# Valcartier Thread- Merged



## Loadmaster (18 Jun 2005)

I am curious to know how much the average cost of heat and lights are for the PMQ's in Valcartier (duplex 3-4) and (Row house 3-4) are per month and what size the front and backyards are like.

Thanking anyone with info in advance.


----------



## JohnnySav (3 Nov 2005)

R22eR anyone from that regiment? How is Valcartier and how far is it from MTL or QC, hows the training, life, etc..?


----------



## Roger (3 Nov 2005)

It is about a half hour North of Quebec city, near Shannon, Quebec.


----------



## honestyrules (11 Nov 2005)

Never been posted to Valcartier myself, but I'm born in Quebec city.
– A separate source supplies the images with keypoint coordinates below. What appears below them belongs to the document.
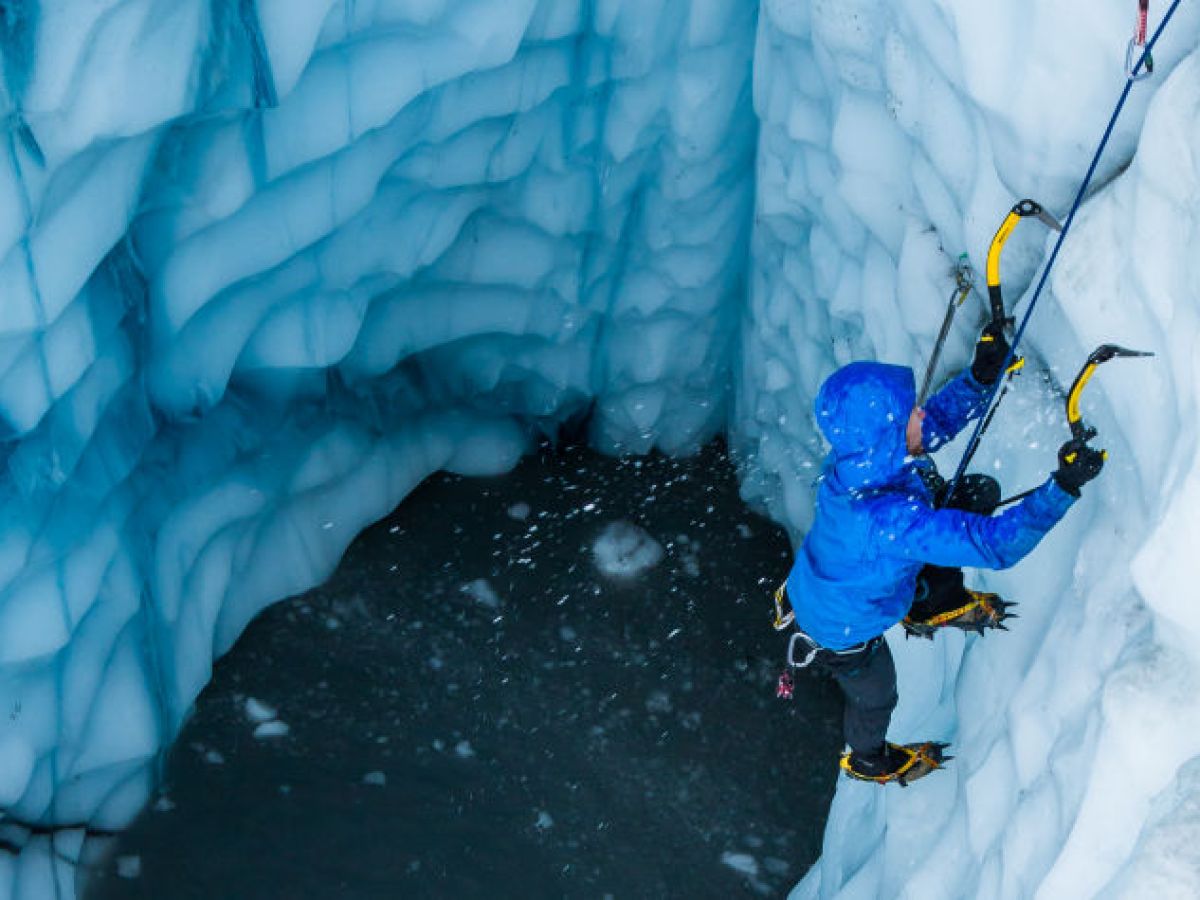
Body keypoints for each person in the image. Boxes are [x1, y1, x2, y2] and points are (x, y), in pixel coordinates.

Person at [774, 327, 1105, 785]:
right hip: (841, 632)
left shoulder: (856, 464)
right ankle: (869, 760)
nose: (921, 413)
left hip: (832, 582)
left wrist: (980, 378)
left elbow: (926, 431)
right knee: (875, 697)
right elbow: (994, 544)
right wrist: (1062, 488)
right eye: (910, 412)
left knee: (971, 494)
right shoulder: (887, 521)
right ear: (885, 437)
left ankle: (930, 601)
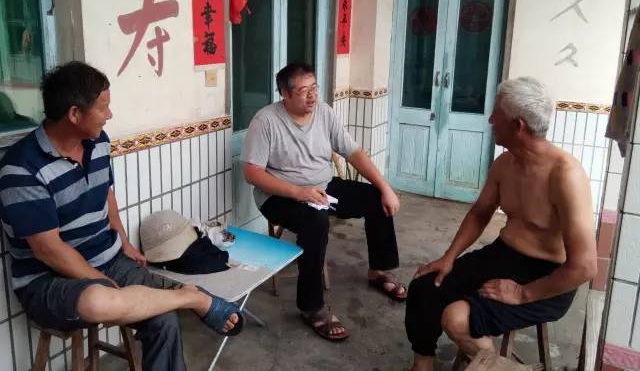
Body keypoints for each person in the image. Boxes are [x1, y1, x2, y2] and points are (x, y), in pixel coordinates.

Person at [0, 61, 242, 371]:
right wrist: (100, 282)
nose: (110, 114)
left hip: (108, 258)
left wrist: (124, 243)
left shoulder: (98, 141)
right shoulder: (21, 168)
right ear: (74, 114)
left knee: (162, 317)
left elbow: (107, 193)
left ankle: (178, 300)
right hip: (47, 279)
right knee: (98, 301)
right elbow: (48, 249)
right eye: (103, 108)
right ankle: (190, 297)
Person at [405, 77, 597, 371]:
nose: (490, 119)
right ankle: (423, 364)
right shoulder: (505, 164)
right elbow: (480, 213)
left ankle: (494, 367)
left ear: (517, 125)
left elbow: (584, 267)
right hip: (502, 255)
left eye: (496, 113)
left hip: (547, 276)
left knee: (456, 318)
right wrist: (449, 257)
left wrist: (522, 293)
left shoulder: (566, 176)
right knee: (424, 286)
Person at [242, 63, 406, 341]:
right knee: (315, 222)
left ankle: (379, 270)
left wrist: (385, 188)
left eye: (314, 88)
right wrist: (299, 193)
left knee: (375, 199)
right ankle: (312, 307)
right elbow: (252, 174)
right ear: (285, 94)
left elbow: (354, 152)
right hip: (279, 197)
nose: (312, 96)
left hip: (323, 187)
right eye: (303, 90)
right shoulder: (265, 121)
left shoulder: (325, 113)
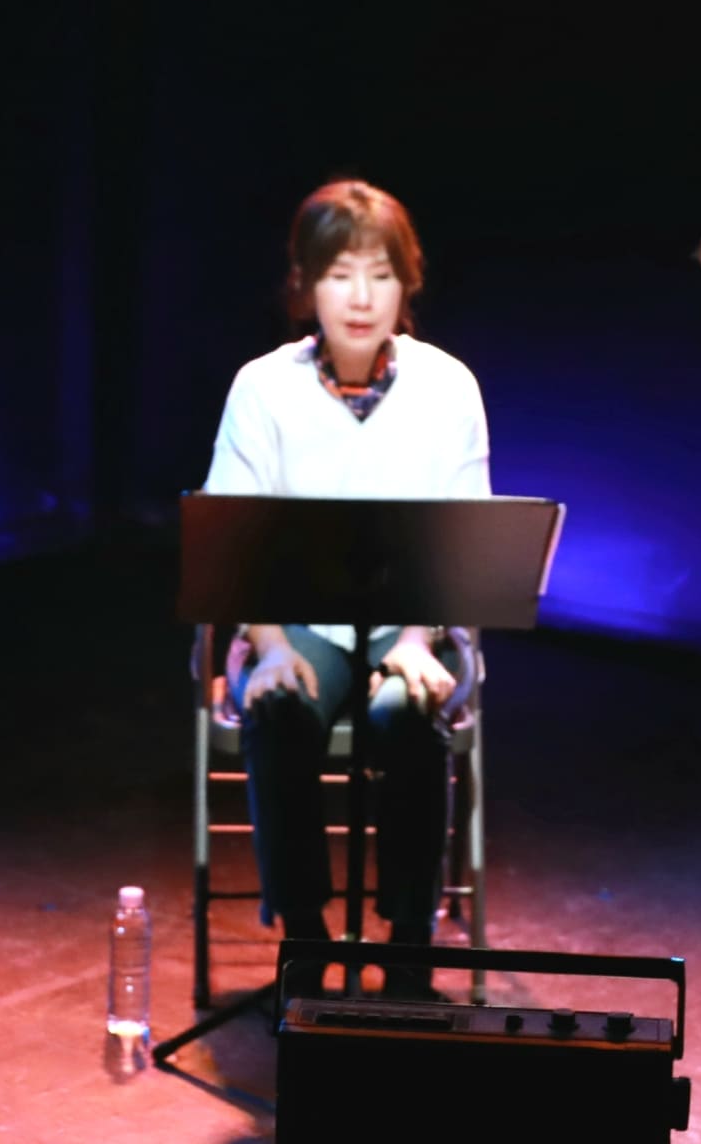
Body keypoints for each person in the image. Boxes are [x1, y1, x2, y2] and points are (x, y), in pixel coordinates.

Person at [204, 180, 490, 992]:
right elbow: (232, 533)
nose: (360, 298)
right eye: (339, 274)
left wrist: (417, 639)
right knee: (281, 706)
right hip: (295, 623)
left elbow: (466, 535)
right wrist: (265, 647)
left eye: (379, 274)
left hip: (417, 624)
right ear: (305, 283)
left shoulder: (448, 386)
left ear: (406, 283)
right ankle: (304, 934)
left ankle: (408, 940)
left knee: (406, 711)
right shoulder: (262, 386)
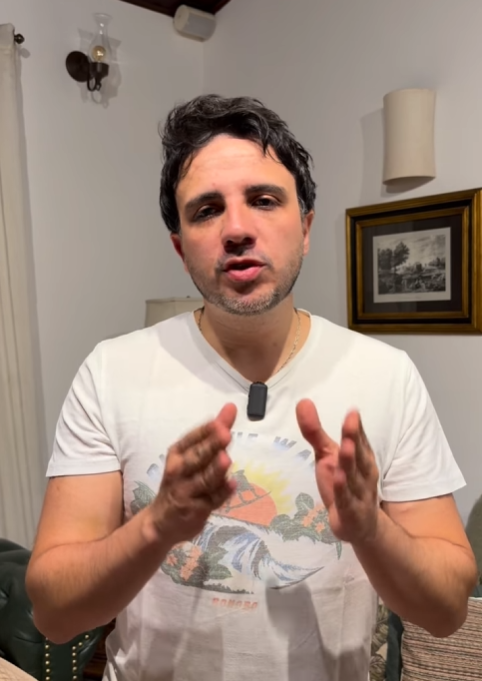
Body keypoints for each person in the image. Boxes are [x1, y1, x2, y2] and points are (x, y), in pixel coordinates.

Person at [26, 95, 477, 681]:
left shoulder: (387, 375)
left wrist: (372, 531)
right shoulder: (110, 372)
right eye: (206, 210)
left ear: (306, 228)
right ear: (180, 248)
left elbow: (446, 612)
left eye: (264, 200)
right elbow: (55, 615)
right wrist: (156, 525)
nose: (237, 229)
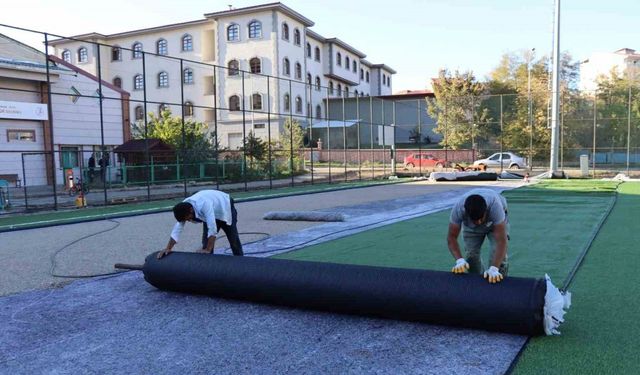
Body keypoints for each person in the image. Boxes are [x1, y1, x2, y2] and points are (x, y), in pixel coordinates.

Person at [157, 190, 243, 259]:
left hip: (225, 207)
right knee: (206, 244)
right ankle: (209, 266)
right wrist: (168, 248)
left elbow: (212, 229)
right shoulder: (183, 208)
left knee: (233, 239)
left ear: (191, 210)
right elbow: (177, 230)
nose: (189, 221)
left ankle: (241, 262)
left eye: (188, 218)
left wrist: (208, 250)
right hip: (211, 212)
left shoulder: (204, 204)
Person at [447, 188, 509, 284]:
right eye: (475, 220)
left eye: (480, 219)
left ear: (486, 211)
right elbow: (452, 237)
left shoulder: (495, 207)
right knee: (471, 257)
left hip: (494, 223)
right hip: (470, 227)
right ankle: (477, 285)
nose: (479, 223)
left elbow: (502, 241)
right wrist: (459, 260)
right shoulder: (459, 210)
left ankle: (499, 286)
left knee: (499, 260)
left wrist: (494, 268)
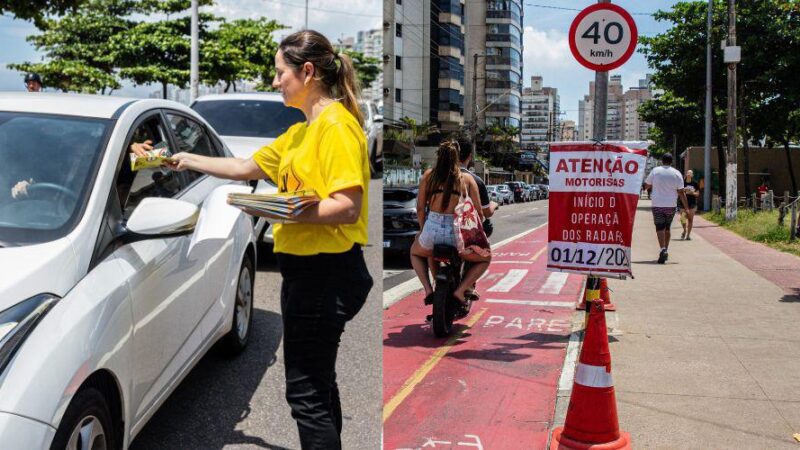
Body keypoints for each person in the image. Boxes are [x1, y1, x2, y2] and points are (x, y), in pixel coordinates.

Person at [164, 30, 373, 450]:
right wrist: (184, 158)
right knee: (318, 384)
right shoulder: (300, 133)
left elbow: (347, 207)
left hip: (325, 272)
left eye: (280, 73)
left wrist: (282, 210)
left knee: (306, 395)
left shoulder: (336, 127)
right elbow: (244, 167)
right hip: (304, 272)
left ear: (307, 72)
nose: (275, 82)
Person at [410, 139, 490, 306]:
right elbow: (479, 213)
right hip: (457, 235)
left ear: (438, 156)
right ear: (457, 158)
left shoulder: (428, 176)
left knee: (415, 253)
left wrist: (423, 230)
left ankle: (428, 289)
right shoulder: (467, 179)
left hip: (432, 230)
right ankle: (462, 290)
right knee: (485, 258)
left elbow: (420, 208)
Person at [644, 153, 688, 264]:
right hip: (671, 205)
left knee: (660, 227)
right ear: (671, 161)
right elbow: (681, 192)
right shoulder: (677, 173)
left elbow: (647, 185)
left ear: (662, 161)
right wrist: (686, 207)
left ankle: (663, 249)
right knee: (667, 227)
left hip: (657, 204)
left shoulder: (655, 171)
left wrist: (647, 186)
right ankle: (666, 250)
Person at [679, 169, 700, 240]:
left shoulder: (695, 183)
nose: (689, 175)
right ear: (686, 174)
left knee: (690, 219)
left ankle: (688, 235)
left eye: (690, 174)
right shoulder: (682, 183)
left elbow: (697, 194)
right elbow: (678, 192)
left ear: (692, 175)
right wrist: (683, 190)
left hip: (692, 203)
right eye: (688, 173)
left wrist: (692, 193)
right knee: (683, 219)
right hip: (683, 203)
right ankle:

I'd say more 20 minutes from Quebec. It is not a remote area in the middle of nowhere. Of course, it's better to own a car, but the bus stops at the main gate anyway.
From there, you get everything you wish (restos, nightlife, shopping malls...).

Remember that Valcartier houses a brigade, so the training should be ok (IMHO).

Montreal is 3 hours away though. You can go if you want to watch a hockey game (NHL), but besides that...


----------



## Jungle (11 Nov 2005)

JohnnySav said:
			
		

> R22eR anyone from that regiment? How is Valcartier and how far is it from MTL or QC, hows the training, life, etc..?


Valcartier is a 20-min drive from Québec City, with a highway leading right to it. As mentionned in a previous post, it's about a 3-hour drive to Montréal. The base has everything you may expect of a modern Military installation, and the trg area is outstanding, though not very large. Life here is very good, whether you are single or with a family.
The R22eR is an Infantry Regt... what else do you want to know ??


----------



## Hotwire (30 Mar 2007)

Im in the same boat, Im trying to budget, so the average cost of heating, electricity, and other services would be wonderful.


----------



## geo (30 Mar 2007)

you might try this thread

http://forums.army.ca/forums/threads/22115.0/all.html?PHPSESSID=8d459edfabc7e6097fab863293464773

try using the search engine..... you remember the info you are looking for when you do your own research

Chimo!


----------